=== DATA FOR ANALYSIS ===
--------------------------------------------------

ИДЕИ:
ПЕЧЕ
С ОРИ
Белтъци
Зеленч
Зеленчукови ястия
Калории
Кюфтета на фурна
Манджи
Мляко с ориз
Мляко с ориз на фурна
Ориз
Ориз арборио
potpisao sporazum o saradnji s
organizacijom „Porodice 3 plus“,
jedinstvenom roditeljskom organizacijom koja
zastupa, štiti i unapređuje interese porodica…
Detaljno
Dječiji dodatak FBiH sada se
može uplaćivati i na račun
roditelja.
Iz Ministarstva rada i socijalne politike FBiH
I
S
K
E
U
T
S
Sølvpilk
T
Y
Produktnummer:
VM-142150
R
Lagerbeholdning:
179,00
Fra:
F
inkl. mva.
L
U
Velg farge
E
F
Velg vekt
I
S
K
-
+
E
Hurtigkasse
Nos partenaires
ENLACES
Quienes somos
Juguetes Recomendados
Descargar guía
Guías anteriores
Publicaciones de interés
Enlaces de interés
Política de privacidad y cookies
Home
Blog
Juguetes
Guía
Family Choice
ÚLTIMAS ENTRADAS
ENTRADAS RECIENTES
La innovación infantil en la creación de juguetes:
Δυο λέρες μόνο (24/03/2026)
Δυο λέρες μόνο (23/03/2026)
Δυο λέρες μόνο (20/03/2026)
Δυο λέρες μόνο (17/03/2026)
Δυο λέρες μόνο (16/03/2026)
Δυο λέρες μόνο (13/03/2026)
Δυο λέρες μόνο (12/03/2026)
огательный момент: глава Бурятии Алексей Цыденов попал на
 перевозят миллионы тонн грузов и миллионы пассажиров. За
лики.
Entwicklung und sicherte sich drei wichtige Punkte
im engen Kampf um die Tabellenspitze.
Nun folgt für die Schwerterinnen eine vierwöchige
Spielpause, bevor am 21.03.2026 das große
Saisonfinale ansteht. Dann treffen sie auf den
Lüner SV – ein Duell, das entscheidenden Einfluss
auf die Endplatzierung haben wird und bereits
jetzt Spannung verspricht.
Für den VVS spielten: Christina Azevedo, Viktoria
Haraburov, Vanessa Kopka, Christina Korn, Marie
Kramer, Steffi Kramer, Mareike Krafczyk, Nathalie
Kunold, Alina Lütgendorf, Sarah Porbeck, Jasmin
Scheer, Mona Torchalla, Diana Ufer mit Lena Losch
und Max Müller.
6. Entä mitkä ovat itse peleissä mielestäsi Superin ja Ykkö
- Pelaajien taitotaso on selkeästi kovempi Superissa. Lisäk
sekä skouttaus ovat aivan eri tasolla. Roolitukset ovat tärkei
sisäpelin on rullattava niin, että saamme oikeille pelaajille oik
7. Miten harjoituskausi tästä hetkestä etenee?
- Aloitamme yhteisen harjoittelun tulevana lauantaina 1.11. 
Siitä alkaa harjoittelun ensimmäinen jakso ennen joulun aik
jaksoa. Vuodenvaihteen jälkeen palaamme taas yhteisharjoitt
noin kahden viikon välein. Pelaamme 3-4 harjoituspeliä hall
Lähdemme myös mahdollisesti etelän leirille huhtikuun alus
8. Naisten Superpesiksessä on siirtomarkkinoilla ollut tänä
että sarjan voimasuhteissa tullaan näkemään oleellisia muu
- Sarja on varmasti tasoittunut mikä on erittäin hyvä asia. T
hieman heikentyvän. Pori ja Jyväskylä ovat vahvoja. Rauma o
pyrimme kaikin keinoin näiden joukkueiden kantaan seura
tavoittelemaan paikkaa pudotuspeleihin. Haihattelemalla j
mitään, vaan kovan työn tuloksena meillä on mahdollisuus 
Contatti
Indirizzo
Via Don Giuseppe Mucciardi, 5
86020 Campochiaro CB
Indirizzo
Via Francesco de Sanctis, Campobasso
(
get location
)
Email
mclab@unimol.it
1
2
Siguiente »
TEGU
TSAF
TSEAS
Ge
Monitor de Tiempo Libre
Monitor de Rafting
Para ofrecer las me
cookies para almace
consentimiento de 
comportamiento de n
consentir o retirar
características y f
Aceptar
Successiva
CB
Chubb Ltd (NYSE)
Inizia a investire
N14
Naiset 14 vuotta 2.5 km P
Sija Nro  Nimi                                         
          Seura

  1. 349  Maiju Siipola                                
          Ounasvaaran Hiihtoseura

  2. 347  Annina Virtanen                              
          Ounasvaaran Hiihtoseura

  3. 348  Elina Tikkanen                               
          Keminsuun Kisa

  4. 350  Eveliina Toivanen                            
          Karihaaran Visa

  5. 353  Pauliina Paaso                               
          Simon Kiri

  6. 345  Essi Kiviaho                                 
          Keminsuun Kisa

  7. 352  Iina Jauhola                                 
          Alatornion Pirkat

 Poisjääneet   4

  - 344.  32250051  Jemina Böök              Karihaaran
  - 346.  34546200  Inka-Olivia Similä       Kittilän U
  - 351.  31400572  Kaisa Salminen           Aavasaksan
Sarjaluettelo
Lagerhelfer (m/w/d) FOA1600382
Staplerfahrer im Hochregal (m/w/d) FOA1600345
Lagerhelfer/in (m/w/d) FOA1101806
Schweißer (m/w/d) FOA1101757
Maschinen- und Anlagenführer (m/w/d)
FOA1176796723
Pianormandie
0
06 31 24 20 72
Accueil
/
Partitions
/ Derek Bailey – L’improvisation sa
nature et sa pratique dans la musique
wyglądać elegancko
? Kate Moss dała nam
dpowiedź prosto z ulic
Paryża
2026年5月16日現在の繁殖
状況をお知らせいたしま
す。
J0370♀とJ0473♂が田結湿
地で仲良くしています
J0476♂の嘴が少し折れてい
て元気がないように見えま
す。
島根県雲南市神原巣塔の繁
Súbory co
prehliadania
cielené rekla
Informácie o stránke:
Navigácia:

--------------------------------------------------

=== EXERCISE PROMPT ===
Take each line from the preceding material that contains "Monitor" and copy it.

=== RESPONSE TO THIS TASK ===
Monitor de Tiempo Libre
Monitor de Rafting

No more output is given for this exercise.